> What you are asked to do
Beginning with the line that holds "## Example of usage", please retype each line through the end of the listing below, both ends included, and nothing more.

:: Provided records

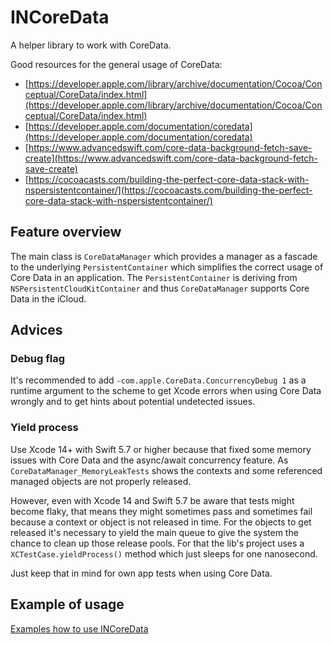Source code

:# INCoreData

A helper library to work with CoreData.

Good resources for the general usage of CoreData:

- [https://developer.apple.com/library/archive/documentation/Cocoa/Conceptual/CoreData/index.html](https://developer.apple.com/library/archive/documentation/Cocoa/Conceptual/CoreData/index.html)
- [https://developer.apple.com/documentation/coredata](https://developer.apple.com/documentation/coredata)
- [https://www.advancedswift.com/core-data-background-fetch-save-create](https://www.advancedswift.com/core-data-background-fetch-save-create)
- [https://cocoacasts.com/building-the-perfect-core-data-stack-with-nspersistentcontainer/](https://cocoacasts.com/building-the-perfect-core-data-stack-with-nspersistentcontainer/)

## Feature overview

The main class is `CoreDataManager` which provides a manager as a fascade to the underlying `PersistentContainer` which simplifies the correct usage of Core Data in an application.
The `PersistentContainer` is deriving from `NSPersistentCloudKitContainer` and thus `CoreDataManager` supports Core Data in the iCloud.


## Advices

### Debug flag

It's recommended to add `-com.apple.CoreData.ConcurrencyDebug 1` as a runtime argument to the scheme to get Xcode errors when using Core Data wrongly and to get hints about potential undetected issues.

### Yield process

Use Xcode 14+ with Swift 5.7 or higher because that fixed some memory issues with Core Data and the async/await concurrency feature. As `CoreDataManager_MemoryLeakTests` shows the contexts and some referenced managed objects are not properly released. 

However, even with Xcode 14 and Swift 5.7 be aware that tests might become flaky, that means they might sometimes pass and sometimes fail because a context or object is not released in time. For the objects to get released it's necessary to yield the main queue to give the system the chance to clean up those release pools. For that the lib's project uses a `XCTestCase.yieldProcess()` method which just sleeps for one nanosecond. 

Just keep that in mind for own app tests when using Core Data.

## Example of usage

[Examples how to use INCoreData](https://github.com/indieSoftware/INCoreData/blob/master/docu/UsageExamples.md)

::::

> Task answer
## Example of usage

[Examples how to use INCoreData](https://github.com/indieSoftware/INCoreData/blob/master/docu/UsageExamples.md)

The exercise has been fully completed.